A Tale of Two Speeches

Talk is cheap, war isn't.


Joe Biden’s “unplanned” side-trip from Poland to Kyiv last week managed a fairly Churchillian photo-op: laying flowers at St. Michael’s Cathedral – the gold topped complex that’s in every “Ukraine is still standing” piece you’ve read this year – and walking among the rubble with air-raid sirens howling. He announced a $500bn tranche of military aid, as well as a $10bn commitment from the State Department to shore up Ukraine’s finances. He said of Vladimir Putin, “He thought he could outlast us. I don’t think he’s thinking that now.”


So, the rhetoric was less than Churchillian. And, unfortunately, that is exactly what Putin is thinking.


The man swore eight ways from Sunday in a rambling address given the next day to the Russian Duma – aimed squarely at the country’s elite – that Russia will achieve its war aims in Ukraine, although he was at pains to explain quite what they were. Like Adolph Hitler, he claimed his country was encircled by enemies and had been forced into conflict. Victory would be theirs, although he couldn’t articulate what would look like either. In short, Russia was, for better or for worse, in the dumpster now, so get used to it.


The elites got the message: This conflict will last at least as long as Putin. Beyond that, he said nothing new. He announced that Russia was suspending New START, the last nuclear arms treaty with the US, but practically, Moscow already had so nothing has really changed. On the other hand, everything has. How much nuclear saber-rattling can go on before he’s forced to put-out? With tensions so high, symbolism matters. If nothing else it has infused the West with an atomic fears we though went away with the Cold War.

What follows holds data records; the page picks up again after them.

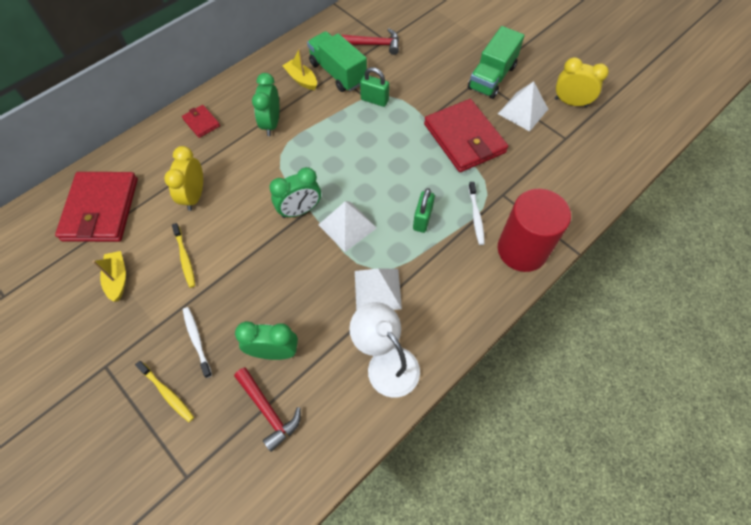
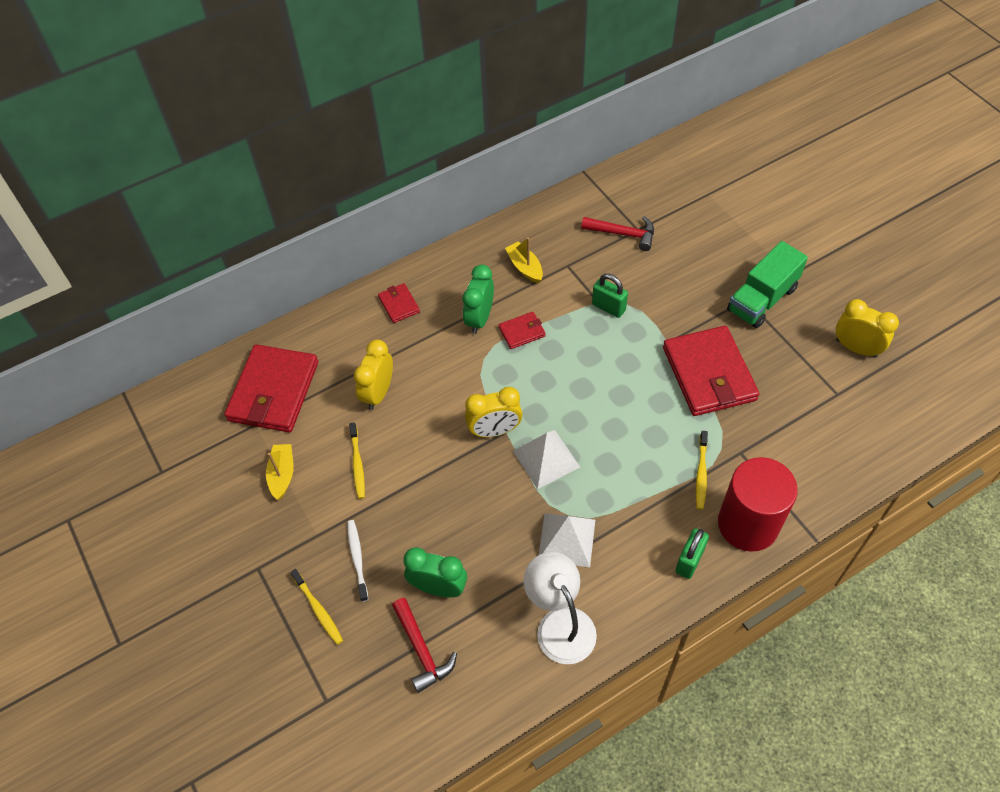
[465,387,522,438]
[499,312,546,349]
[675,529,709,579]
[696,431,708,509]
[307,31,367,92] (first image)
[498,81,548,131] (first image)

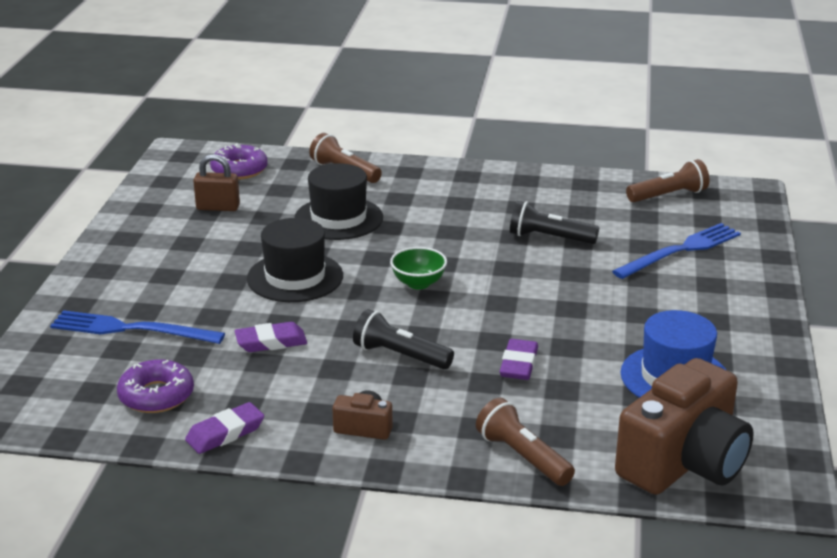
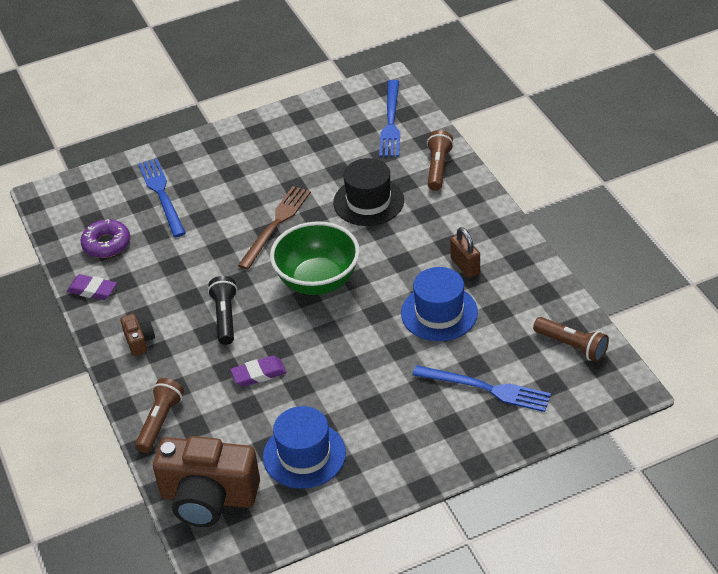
[238,186,311,270]
[270,221,360,295]
[379,80,400,157]
[401,267,478,341]
[450,227,480,278]
[235,322,307,352] (first image)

His “special military operation” in Ukraine is merely on theater of the greater conflict, a War on the West. Which he’s employing to roughly the same point at America’s War on Terror, putting the country on a war footing without an endgame.

 

Talk, though, is cheap. The Russian offensive, hyped by both sides, has started back in January and it’s underwhelming. The army has managed to take back about 60 kilometers of territory at a cost of roughly one dead and four wounded for every kilometer gained. By some estimates one in 12 Russians know someone who has died in the war – which is going to up resistance to further mobilization – and reserves are thin. The army is running out of ammunition and heavy ordinance. The quip being tossed around is that the Russian army, once feared to be the second best in the world, turned out not to be the second best in the former Soviet Union.

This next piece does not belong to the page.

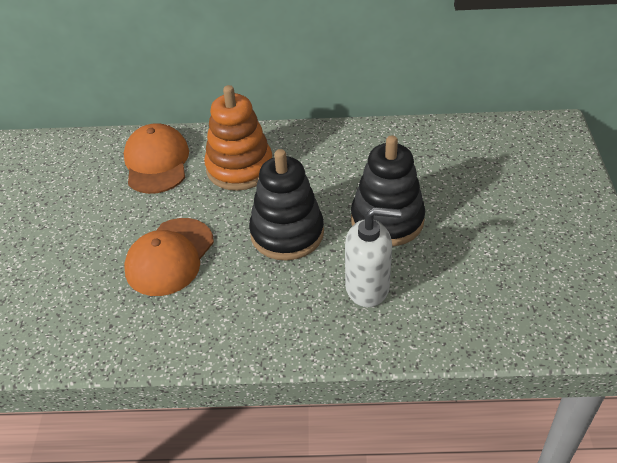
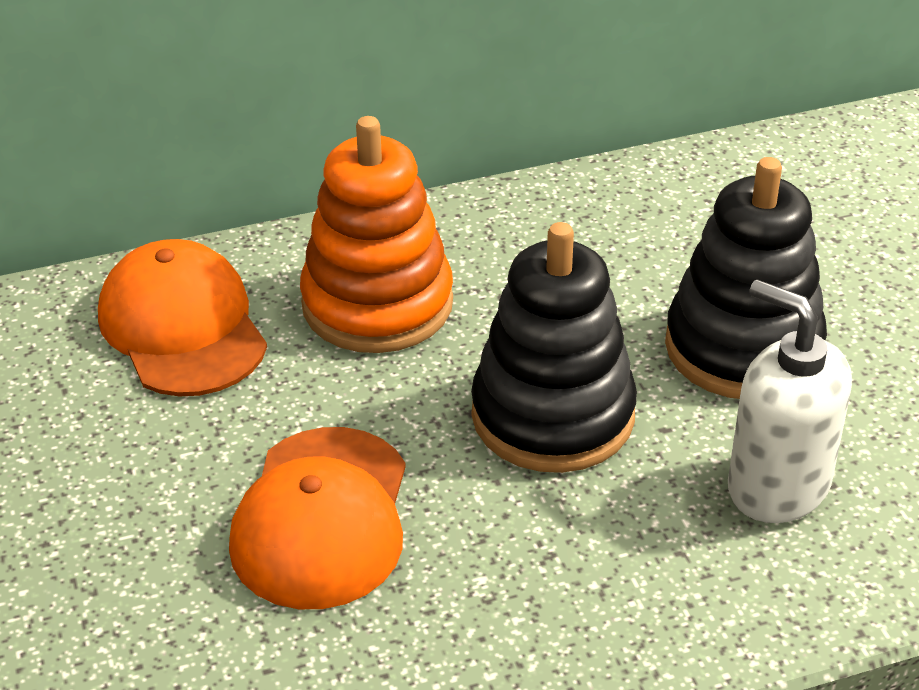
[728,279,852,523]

Nearly a third of the national budget goes to the military, and spending for the next year has been revised up by 40%. Spending on domestic security (read: repression) - where personnel outnumber the military by a factor of two - is up by 50%. Moscow will be able to continue this as long as the economy remains stable – but estimates on the hard currency that has flowed out of Russia since the start of the war is equal to some 12% of the GDP. The put-upon middle class is increasingly returning to that black market “gangster” economy of the 1990’s.


Ukraine is facing manpower issues of its own: the part population that was gung-ho to fight for the eastern half of the country has already signed up. New conscripts are less enthusiastic, willing to flee abroad and, as a result, recruitment officers are getting belligerent.

All of which has the making of a stalemate. Which is exactly what Europe can’t afford.


Here the advantage swings back to Moscow, and why he does think that he can outlast the West. Pledging $500 bn is one thing, delivering it while flirting with a national default is another. Neither France’s Macron, or Germany’s Schultz made grandiose speeches to the public when they met with Volodymyr Zenensky earlier this month. Both counselled the man that, with no good way to get the Russians out of Crimea, or even much beyond their dug-in positions, he may need to consider negotiations with Russia.


But a cease-fire, without NATO protection, is pointless from the Ukrainian point of view: Russia is militarized society now. Assuming that it would take mere three to five years to rebuild its land forces, it will simply go at Ukraine again. Given how bent out of shape the Kremlin is about made-up grievances, what would it do in the face of a real humiliation?